> [Your assignment]
Restate the records word for word, omitting nothing.

> [Data extract]
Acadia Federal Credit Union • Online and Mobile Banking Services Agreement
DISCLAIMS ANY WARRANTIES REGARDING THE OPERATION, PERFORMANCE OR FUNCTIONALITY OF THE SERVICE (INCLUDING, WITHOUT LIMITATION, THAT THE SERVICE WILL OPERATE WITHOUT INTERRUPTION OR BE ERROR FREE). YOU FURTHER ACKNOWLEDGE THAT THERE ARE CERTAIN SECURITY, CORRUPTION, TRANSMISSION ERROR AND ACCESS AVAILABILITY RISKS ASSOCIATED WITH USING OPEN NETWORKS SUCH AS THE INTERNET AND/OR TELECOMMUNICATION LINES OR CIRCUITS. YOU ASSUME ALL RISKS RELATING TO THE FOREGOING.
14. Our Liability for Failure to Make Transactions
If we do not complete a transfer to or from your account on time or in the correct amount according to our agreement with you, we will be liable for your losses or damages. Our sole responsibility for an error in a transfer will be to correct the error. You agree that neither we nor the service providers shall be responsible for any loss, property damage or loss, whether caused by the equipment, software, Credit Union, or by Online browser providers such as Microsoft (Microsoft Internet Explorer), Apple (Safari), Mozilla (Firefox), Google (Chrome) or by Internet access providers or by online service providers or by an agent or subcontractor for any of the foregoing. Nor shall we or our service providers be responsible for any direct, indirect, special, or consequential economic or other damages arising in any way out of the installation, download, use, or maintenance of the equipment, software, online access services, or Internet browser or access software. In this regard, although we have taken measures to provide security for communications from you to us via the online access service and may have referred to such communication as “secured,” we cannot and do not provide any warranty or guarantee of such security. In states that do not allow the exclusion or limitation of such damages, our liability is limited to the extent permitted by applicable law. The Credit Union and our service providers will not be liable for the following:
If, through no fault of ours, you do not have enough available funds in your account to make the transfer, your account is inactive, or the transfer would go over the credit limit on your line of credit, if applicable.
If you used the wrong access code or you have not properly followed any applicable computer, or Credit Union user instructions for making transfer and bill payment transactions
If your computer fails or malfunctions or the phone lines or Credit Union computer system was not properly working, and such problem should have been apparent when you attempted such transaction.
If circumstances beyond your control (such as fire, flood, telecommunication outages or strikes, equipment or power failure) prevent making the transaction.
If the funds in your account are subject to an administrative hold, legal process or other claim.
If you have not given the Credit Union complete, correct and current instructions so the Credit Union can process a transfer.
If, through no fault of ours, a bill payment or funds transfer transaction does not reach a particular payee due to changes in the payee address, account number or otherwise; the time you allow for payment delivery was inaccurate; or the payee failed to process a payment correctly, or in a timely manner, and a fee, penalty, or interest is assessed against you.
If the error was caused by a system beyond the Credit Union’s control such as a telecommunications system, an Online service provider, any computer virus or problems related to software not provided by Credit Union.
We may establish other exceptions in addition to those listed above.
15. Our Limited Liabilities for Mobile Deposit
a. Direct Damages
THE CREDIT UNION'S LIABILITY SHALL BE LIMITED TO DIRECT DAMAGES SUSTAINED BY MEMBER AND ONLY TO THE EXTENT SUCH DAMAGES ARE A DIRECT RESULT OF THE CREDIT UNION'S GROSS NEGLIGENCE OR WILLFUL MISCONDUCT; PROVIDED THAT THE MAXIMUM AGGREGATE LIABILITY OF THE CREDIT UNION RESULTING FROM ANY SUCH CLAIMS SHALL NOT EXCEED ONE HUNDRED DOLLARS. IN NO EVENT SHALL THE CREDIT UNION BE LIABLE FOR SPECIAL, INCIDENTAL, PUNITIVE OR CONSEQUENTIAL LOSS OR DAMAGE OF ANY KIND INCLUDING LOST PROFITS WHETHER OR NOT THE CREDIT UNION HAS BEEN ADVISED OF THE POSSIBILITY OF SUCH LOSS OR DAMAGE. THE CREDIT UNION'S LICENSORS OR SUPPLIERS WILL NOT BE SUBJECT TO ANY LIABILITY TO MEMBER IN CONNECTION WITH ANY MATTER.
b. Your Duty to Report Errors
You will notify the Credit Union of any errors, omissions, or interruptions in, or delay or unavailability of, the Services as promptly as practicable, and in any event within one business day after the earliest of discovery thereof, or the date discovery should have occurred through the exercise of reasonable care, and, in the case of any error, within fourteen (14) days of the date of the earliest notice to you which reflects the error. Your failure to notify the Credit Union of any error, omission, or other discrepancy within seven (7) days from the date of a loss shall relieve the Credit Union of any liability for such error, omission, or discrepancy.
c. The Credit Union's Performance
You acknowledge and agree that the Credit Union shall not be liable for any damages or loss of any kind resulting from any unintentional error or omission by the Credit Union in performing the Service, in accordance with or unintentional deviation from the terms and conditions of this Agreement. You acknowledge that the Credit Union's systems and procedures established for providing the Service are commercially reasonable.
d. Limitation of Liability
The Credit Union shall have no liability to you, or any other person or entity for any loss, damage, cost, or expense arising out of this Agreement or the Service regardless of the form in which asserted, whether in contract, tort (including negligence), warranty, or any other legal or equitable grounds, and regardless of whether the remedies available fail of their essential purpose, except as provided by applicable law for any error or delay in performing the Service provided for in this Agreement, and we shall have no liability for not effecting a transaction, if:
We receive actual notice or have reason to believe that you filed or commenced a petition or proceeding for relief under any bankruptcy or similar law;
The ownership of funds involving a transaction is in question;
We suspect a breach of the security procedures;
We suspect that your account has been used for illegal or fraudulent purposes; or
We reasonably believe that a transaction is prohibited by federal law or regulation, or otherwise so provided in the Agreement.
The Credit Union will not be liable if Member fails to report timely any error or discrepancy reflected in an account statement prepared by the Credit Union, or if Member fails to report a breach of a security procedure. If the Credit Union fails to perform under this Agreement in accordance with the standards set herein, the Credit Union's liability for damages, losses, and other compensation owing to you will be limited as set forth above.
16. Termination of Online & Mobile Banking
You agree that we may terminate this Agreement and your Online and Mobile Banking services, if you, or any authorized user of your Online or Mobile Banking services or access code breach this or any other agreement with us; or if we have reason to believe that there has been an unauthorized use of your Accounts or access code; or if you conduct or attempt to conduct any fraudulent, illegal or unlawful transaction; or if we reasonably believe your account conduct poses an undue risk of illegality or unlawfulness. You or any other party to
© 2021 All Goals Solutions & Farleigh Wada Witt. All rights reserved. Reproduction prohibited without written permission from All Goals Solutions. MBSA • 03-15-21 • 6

> [Answer to this exercise]
Acadia Federal Credit Union • Online and Mobile Banking Services Agreement
DISCLAIMS ANY WARRANTIES REGARDING THE OPERATION, PERFORMANCE OR FUNCTIONALITY OF THE SERVICE (INCLUDING, WITHOUT LIMITATION, THAT THE SERVICE WILL OPERATE WITHOUT INTERRUPTION OR BE ERROR FREE). YOU FURTHER ACKNOWLEDGE THAT THERE ARE CERTAIN SECURITY, CORRUPTION, TRANSMISSION ERROR AND ACCESS AVAILABILITY RISKS ASSOCIATED WITH USING OPEN NETWORKS SUCH AS THE INTERNET AND/OR TELECOMMUNICATION LINES OR CIRCUITS. YOU ASSUME ALL RISKS RELATING TO THE FOREGOING.
14. Our Liability for Failure to Make Transactions
If we do not complete a transfer to or from your account on time or in the correct amount according to our agreement with you, we will be liable for your losses or damages. Our sole responsibility for an error in a transfer will be to correct the error. You agree that neither we nor the service providers shall be responsible for any loss, property damage or loss, whether caused by the equipment, software, Credit Union, or by Online browser providers such as Microsoft (Microsoft Internet Explorer), Apple (Safari), Mozilla (Firefox), Google (Chrome) or by Internet access providers or by online service providers or by an agent or subcontractor for any of the foregoing. Nor shall we or our service providers be responsible for any direct, indirect, special, or consequential economic or other damages arising in any way out of the installation, download, use, or maintenance of the equipment, software, online access services, or Internet browser or access software. In this regard, although we have taken measures to provide security for communications from you to us via the online access service and may have referred to such communication as “secured,” we cannot and do not provide any warranty or guarantee of such security. In states that do not allow the exclusion or limitation of such damages, our liability is limited to the extent permitted by applicable law. The Credit Union and our service providers will not be liable for the following:
If, through no fault of ours, you do not have enough available funds in your account to make the transfer, your account is inactive, or the transfer would go over the credit limit on your line of credit, if applicable.
If you used the wrong access code or you have not properly followed any applicable computer, or Credit Union user instructions for making transfer and bill payment transactions
If your computer fails or malfunctions or the phone lines or Credit Union computer system was not properly working, and such problem should have been apparent when you attempted such transaction.
If circumstances beyond your control (such as fire, flood, telecommunication outages or strikes, equipment or power failure) prevent making the transaction.
If the funds in your account are subject to an administrative hold, legal process or other claim.
If you have not given the Credit Union complete, correct and current instructions so the Credit Union can process a transfer.
If, through no fault of ours, a bill payment or funds transfer transaction does not reach a particular payee due to changes in the payee address, account number or otherwise; the time you allow for payment delivery was inaccurate; or the payee failed to process a payment correctly, or in a timely manner, and a fee, penalty, or interest is assessed against you.
If the error was caused by a system beyond the Credit Union’s control such as a telecommunications system, an Online service provider, any computer virus or problems related to software not provided by Credit Union.
We may establish other exceptions in addition to those listed above.
15. Our Limited Liabilities for Mobile Deposit
a. Direct Damages
THE CREDIT UNION'S LIABILITY SHALL BE LIMITED TO DIRECT DAMAGES SUSTAINED BY MEMBER AND ONLY TO THE EXTENT SUCH DAMAGES ARE A DIRECT RESULT OF THE CREDIT UNION'S GROSS NEGLIGENCE OR WILLFUL MISCONDUCT; PROVIDED THAT THE MAXIMUM AGGREGATE LIABILITY OF THE CREDIT UNION RESULTING FROM ANY SUCH CLAIMS SHALL NOT EXCEED ONE HUNDRED DOLLARS. IN NO EVENT SHALL THE CREDIT UNION BE LIABLE FOR SPECIAL, INCIDENTAL, PUNITIVE OR CONSEQUENTIAL LOSS OR DAMAGE OF ANY KIND INCLUDING LOST PROFITS WHETHER OR NOT THE CREDIT UNION HAS BEEN ADVISED OF THE POSSIBILITY OF SUCH LOSS OR DAMAGE. THE CREDIT UNION'S LICENSORS OR SUPPLIERS WILL NOT BE SUBJECT TO ANY LIABILITY TO MEMBER IN CONNECTION WITH ANY MATTER.
b. Your Duty to Report Errors
You will notify the Credit Union of any errors, omissions, or interruptions in, or delay or unavailability of, the Services as promptly as practicable, and in any event within one business day after the earliest of discovery thereof, or the date discovery should have occurred through the exercise of reasonable care, and, in the case of any error, within fourteen (14) days of the date of the earliest notice to you which reflects the error. Your failure to notify the Credit Union of any error, omission, or other discrepancy within seven (7) days from the date of a loss shall relieve the Credit Union of any liability for such error, omission, or discrepancy.
c. The Credit Union's Performance
You acknowledge and agree that the Credit Union shall not be liable for any damages or loss of any kind resulting from any unintentional error or omission by the Credit Union in performing the Service, in accordance with or unintentional deviation from the terms and conditions of this Agreement. You acknowledge that the Credit Union's systems and procedures established for providing the Service are commercially reasonable.
d. Limitation of Liability
The Credit Union shall have no liability to you, or any other person or entity for any loss, damage, cost, or expense arising out of this Agreement or the Service regardless of the form in which asserted, whether in contract, tort (including negligence), warranty, or any other legal or equitable grounds, and regardless of whether the remedies available fail of their essential purpose, except as provided by applicable law for any error or delay in performing the Service provided for in this Agreement, and we shall have no liability for not effecting a transaction, if:
We receive actual notice or have reason to believe that you filed or commenced a petition or proceeding for relief under any bankruptcy or similar law;
The ownership of funds involving a transaction is in question;
We suspect a breach of the security procedures;
We suspect that your account has been used for illegal or fraudulent purposes; or
We reasonably believe that a transaction is prohibited by federal law or regulation, or otherwise so provided in the Agreement.
The Credit Union will not be liable if Member fails to report timely any error or discrepancy reflected in an account statement prepared by the Credit Union, or if Member fails to report a breach of a security procedure. If the Credit Union fails to perform under this Agreement in accordance with the standards set herein, the Credit Union's liability for damages, losses, and other compensation owing to you will be limited as set forth above.
16. Termination of Online & Mobile Banking
You agree that we may terminate this Agreement and your Online and Mobile Banking services, if you, or any authorized user of your Online or Mobile Banking services or access code breach this or any other agreement with us; or if we have reason to believe that there has been an unauthorized use of your Accounts or access code; or if you conduct or attempt to conduct any fraudulent, illegal or unlawful transaction; or if we reasonably believe your account conduct poses an undue risk of illegality or unlawfulness. You or any other party to
© 2021 All Goals Solutions & Farleigh Wada Witt. All rights reserved. Reproduction prohibited without written permission from All Goals Solutions. MBSA • 03-15-21 • 6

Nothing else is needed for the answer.